*Activity A*.
Could you rewrite the records from the line that contains "right shoulder: (54, 117, -5)" through the end of the records, replacing "Person" with "Figure" and leaving everything else unchanged?

*Document passage*.
I then thought that I had better look round myself and see whether there were any grievances under which women suffered which could not be put an end to by Act of Parliament. I had facilities in the matter, and was able to employ a man used to interviewing people. He saw some of the leaders of this movement, and drew up a report which I have in my possession. It is a very interesting report from their point of view, but I will not trouble your Lordships by reading anything from it. I will merely say that there were four heads on which these ladies wanted legislation. Two of them I considered quite unsuitable for legislation; the third was one of which I could not approve, and even if legislation was brought in I could not support it; but the fourth was the subject of affiliation orders, and that appeared to me to be a matter which might be very usefully taken up. I therefore made inquiries with the object of drawing up a Bill, but I soon found that a Bill had already been introduced in another place by Captain Jessel and had been read a first time and printed. The Bill to which I am asking your Lordships to give a Second Reading this evening is practically the same Bill. It is Captain Jessel's Bill with the exception of one or two amendments, to which he agrees. Captain Jessel has devoted a great amount of trouble to the drawing up of this Bill, and if it should be fortunate enough to pass into law it is to him and his friends that every credit must be given. I have said a good deal by way of introduction. I will now come to the provisions of the Bill, an explanation of which will be found in the Memorandum prefaced to the Bill.

I cannot pretend that this Bill carries out the whole of the recommendations which were made by the Select Committee which sat in 1909. To carry out those recommendations would entail a very large Bill. At the same time this Bill will carry out two of their recommendations—namely, the one on page 3 in which they recommend that money paid under a bastardy order by a putative father to the mother of an illegitimate child should be paid through the agency of a third person, and the recommendation lower down that the process should be facilitated by which mothers, guardians, and other persons may recover from the male parent the expenses which they have incurred in connection with the birth or maintenance of the child.

The question may be asked whether this Bill is really needed. I say distinctly that it is, because the law in this matter is very defective. An unmarried woman having secured an affiliation order has to collect the money herself weekly, and if the man fails to pay the only remedy she has is to bring him up a second time before the justices. And it is found in practice that affiliation orders frequently become ineffective because of the unwillingness or inability of the mother to make continual appearances before the magistrates. But even in the cases where the mother does bring the man again before the Court the justices have no power to make him pay; the only means they have of punishment is to send him to prison. That course fails because the woman is thus left still more destitute, much to the detriment of the health of the child. I submit therefore that in many cases the law becomes a dead letter.

*Extracted material*.
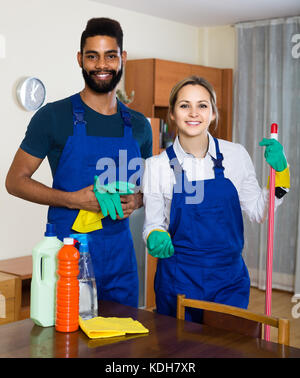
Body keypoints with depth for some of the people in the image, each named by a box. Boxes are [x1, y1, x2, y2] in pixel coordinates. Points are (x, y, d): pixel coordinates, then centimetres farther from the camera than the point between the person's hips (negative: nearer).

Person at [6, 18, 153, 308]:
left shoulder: (138, 125, 8)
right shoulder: (54, 117, -5)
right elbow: (15, 180, -4)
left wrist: (136, 201, -4)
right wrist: (73, 199, -17)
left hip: (120, 254, 4)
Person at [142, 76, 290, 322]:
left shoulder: (236, 155, -2)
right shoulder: (157, 165, -6)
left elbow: (258, 212, 7)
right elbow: (153, 224, 3)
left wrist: (280, 172, -5)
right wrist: (155, 237, -19)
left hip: (230, 280, 1)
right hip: (178, 281, -1)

*Activity B*.
Can you echo the passage of the speech on the affiliation orders Bill that begins at the words "I cannot pretend" and stops after "maintenance of the child.", copying it word for word?

*Output A*.
right shoulder: (54, 117, -5)
right elbow: (15, 180, -4)
left wrist: (136, 201, -4)
right wrist: (73, 199, -17)
left hip: (120, 254, 4)
Figure at [142, 76, 290, 322]:
left shoulder: (236, 155, -2)
right shoulder: (157, 165, -6)
left elbow: (258, 212, 7)
right elbow: (153, 224, 3)
left wrist: (280, 172, -5)
right wrist: (155, 237, -19)
left hip: (230, 280, 1)
right hip: (178, 281, -1)

*Output B*.
I cannot pretend that this Bill carries out the whole of the recommendations which were made by the Select Committee which sat in 1909. To carry out those recommendations would entail a very large Bill. At the same time this Bill will carry out two of their recommendations—namely, the one on page 3 in which they recommend that money paid under a bastardy order by a putative father to the mother of an illegitimate child should be paid through the agency of a third person, and the recommendation lower down that the process should be facilitated by which mothers, guardians, and other persons may recover from the male parent the expenses which they have incurred in connection with the birth or maintenance of the child.